In the post-performance reflections below, turn the paragraph beginning "On Thursday evening, the Girls Surviving troupe" into a short bulleted list of its main facts.

### [Document passage]

++++++++++

We know the people we’re writing about. I have a lot of guy friends who ask me about how they can get with girls they like.  I know how they sound. So, it’s not a problem writing the guy’s part.  Playing it comes easy too. And playing adults…well…I know how that sounds too. I have a lot of aunts and I babysit all the time. I know how to slip into those different roles.  Are there any more questions? (silence) Okay, then, let’s have some cookies!
            
          A chorus of voices, speaking as one, can make powerful statements.  The parents and other adults who came out in the rain for the performance that night, heard the messages the girls communicated, first in their play, and later, in the discussion that followed it.  Candor met with candor.  The performance, in an atmosphere of trust and respect, also opened the door to the possibility of future conversations between adults and teens.  They might not be easy conversations to have, but they will come from places within that are true and honest.


            

Saturday, June 15, 2013

Post Performance Reflections


On Thursday evening, the Girls Surviving troupe presented the premier performance of Broken Frames, the play they have been writing and rehearsing for the past few months. In spite of the frantic and, somewhat, disconnected rehearsal process, the play went off without a hitch. Every actress was in attendance and the performances were nuanced and very moving. The theme of the play was “separation,” and as I sat in the audience, surrounded by members of the girls’ families, I realized, for the first time, how truly personal some of the material was. I am, of course, always aware that our girls are writing about their own lives and experiences. It is a crucial part of our mission and one of our primary program objectives to offer them a safe place to do just that. However, as a season moves forward with its bustle of weaving and rehearsing material, it’s easy to lose sight of the fact that the players may be reenacting pieces of their real lives.

“Happy families are all alike; each unhappy family is unhappy in its own way.” I’ve read that this opening line of Leo Tolstoy’s Anna Karenina, is one of the most widely quoted lines from all of literature. I don’t think Tolstoy got it quite right. Even happy families have their unique unhappinesses, just as there are, occasionally, happy moments that unite families who have been torn apart by misfortune. All of the girls who performed on Thursday evening have had some unhappiness in their family lives. Most of them belong to families that have been affected by either violence, drug abuse, illness, divorce, or death. Some of them continue to deal with a number of these sorrows on a daily basis.

++++++++++

### [Supplied information]
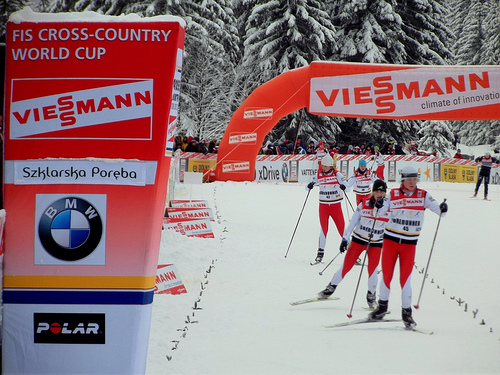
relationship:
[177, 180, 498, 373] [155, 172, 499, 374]
path in snow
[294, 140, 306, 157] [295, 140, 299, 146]
person has a head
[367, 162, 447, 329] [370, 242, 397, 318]
skier has a leg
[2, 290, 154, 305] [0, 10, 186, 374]
stripe on a sign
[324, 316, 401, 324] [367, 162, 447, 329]
ski on a skier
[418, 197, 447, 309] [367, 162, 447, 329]
ski pole for skier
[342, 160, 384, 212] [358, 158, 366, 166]
skier has a cap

++++++++++

### [Written reply]
- On Thursday evening, the Girls Surviving troupe premiered Broken Frames, a play they had spent the past few months writing and rehearsing.
- Despite a frantic and somewhat disconnected rehearsal process, the play went off without a hitch.
- Every actress attended, and the performances were nuanced and very moving.
- The play's theme was "separation."
- Sitting in the audience among the girls' families, the writer realized for the first time how truly personal some of the material was.
- Giving the girls a safe place to write about their own lives and experiences is a crucial part of the program's mission and one of its primary objectives.
- In the bustle of a season spent weaving and rehearsing material, it is easy to forget that the players may be reenacting pieces of their real lives.